───── DATA FOR ANALYSIS
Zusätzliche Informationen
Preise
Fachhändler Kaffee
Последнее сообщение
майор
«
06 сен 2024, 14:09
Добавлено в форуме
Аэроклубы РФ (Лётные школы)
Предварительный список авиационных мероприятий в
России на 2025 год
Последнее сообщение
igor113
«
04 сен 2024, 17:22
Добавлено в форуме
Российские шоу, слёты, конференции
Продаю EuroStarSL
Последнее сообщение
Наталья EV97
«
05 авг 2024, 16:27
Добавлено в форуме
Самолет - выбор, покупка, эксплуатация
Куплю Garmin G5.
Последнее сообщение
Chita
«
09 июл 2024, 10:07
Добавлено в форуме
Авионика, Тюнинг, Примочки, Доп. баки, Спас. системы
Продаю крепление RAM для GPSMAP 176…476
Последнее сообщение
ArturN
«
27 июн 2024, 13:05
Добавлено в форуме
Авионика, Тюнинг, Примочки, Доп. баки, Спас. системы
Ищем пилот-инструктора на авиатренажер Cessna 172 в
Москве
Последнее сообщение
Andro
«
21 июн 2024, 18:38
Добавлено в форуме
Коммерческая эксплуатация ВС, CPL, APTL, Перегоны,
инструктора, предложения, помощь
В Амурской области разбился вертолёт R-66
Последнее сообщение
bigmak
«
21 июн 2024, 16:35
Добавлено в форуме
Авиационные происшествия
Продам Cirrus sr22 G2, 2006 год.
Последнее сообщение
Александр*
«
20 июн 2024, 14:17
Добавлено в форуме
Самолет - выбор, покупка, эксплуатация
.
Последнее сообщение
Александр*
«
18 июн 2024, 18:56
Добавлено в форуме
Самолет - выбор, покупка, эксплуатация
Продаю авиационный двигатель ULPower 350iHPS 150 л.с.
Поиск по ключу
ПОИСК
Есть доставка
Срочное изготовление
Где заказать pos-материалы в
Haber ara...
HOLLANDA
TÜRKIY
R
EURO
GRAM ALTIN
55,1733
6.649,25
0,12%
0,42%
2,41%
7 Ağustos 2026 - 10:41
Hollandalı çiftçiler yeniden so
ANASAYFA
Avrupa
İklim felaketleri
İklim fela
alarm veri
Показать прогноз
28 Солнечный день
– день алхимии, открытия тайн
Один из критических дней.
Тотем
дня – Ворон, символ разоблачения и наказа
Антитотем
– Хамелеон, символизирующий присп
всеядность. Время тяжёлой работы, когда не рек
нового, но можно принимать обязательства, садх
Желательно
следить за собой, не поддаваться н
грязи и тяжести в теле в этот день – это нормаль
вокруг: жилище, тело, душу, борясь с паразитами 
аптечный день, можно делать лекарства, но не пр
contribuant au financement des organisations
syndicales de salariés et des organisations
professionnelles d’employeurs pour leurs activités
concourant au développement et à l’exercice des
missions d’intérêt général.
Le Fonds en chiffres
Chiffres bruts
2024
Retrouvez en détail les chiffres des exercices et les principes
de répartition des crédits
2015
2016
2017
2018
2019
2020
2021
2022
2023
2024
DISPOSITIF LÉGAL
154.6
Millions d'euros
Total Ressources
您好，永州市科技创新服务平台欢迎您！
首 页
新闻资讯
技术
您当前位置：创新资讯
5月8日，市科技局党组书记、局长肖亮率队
──────────
REQUEST. Reproduce every line of the records above without any change, keeping the same order and line breaks.

PROBLEM SOLUTION.
Zusätzliche Informationen
Preise
Fachhändler Kaffee
Последнее сообщение
майор
«
06 сен 2024, 14:09
Добавлено в форуме
Аэроклубы РФ (Лётные школы)
Предварительный список авиационных мероприятий в
России на 2025 год
Последнее сообщение
igor113
«
04 сен 2024, 17:22
Добавлено в форуме
Российские шоу, слёты, конференции
Продаю EuroStarSL
Последнее сообщение
Наталья EV97
«
05 авг 2024, 16:27
Добавлено в форуме
Самолет - выбор, покупка, эксплуатация
Куплю Garmin G5.
Последнее сообщение
Chita
«
09 июл 2024, 10:07
Добавлено в форуме
Авионика, Тюнинг, Примочки, Доп. баки, Спас. системы
Продаю крепление RAM для GPSMAP 176…476
Последнее сообщение
ArturN
«
27 июн 2024, 13:05
Добавлено в форуме
Авионика, Тюнинг, Примочки, Доп. баки, Спас. системы
Ищем пилот-инструктора на авиатренажер Cessna 172 в
Москве
Последнее сообщение
Andro
«
21 июн 2024, 18:38
Добавлено в форуме
Коммерческая эксплуатация ВС, CPL, APTL, Перегоны,
инструктора, предложения, помощь
В Амурской области разбился вертолёт R-66
Последнее сообщение
bigmak
«
21 июн 2024, 16:35
Добавлено в форуме
Авиационные происшествия
Продам Cirrus sr22 G2, 2006 год.
Последнее сообщение
Александр*
«
20 июн 2024, 14:17
Добавлено в форуме
Самолет - выбор, покупка, эксплуатация
.
Последнее сообщение
Александр*
«
18 июн 2024, 18:56
Добавлено в форуме
Самолет - выбор, покупка, эксплуатация
Продаю авиационный двигатель ULPower 350iHPS 150 л.с.
Поиск по ключу
ПОИСК
Есть доставка
Срочное изготовление
Где заказать pos-материалы в
Haber ara...
HOLLANDA
TÜRKIY
R
EURO
GRAM ALTIN
55,1733
6.649,25
0,12%
0,42%
2,41%
7 Ağustos 2026 - 10:41
Hollandalı çiftçiler yeniden so
ANASAYFA
Avrupa
İklim felaketleri
İklim fela
alarm veri
Показать прогноз
28 Солнечный день
– день алхимии, открытия тайн
Один из критических дней.
Тотем
дня – Ворон, символ разоблачения и наказа
Антитотем
– Хамелеон, символизирующий присп
всеядность. Время тяжёлой работы, когда не рек
нового, но можно принимать обязательства, садх
Желательно
следить за собой, не поддаваться н
грязи и тяжести в теле в этот день – это нормаль
вокруг: жилище, тело, душу, борясь с паразитами 
аптечный день, можно делать лекарства, но не пр
contribuant au financement des organisations
syndicales de salariés et des organisations
professionnelles d’employeurs pour leurs activités
concourant au développement et à l’exercice des
missions d’intérêt général.
Le Fonds en chiffres
Chiffres bruts
2024
Retrouvez en détail les chiffres des exercices et les principes
de répartition des crédits
2015
2016
2017
2018
2019
2020
2021
2022
2023
2024
DISPOSITIF LÉGAL
154.6
Millions d'euros
Total Ressources
您好，永州市科技创新服务平台欢迎您！
首 页
新闻资讯
技术
您当前位置：创新资讯
5月8日，市科技局党组书记、局长肖亮率队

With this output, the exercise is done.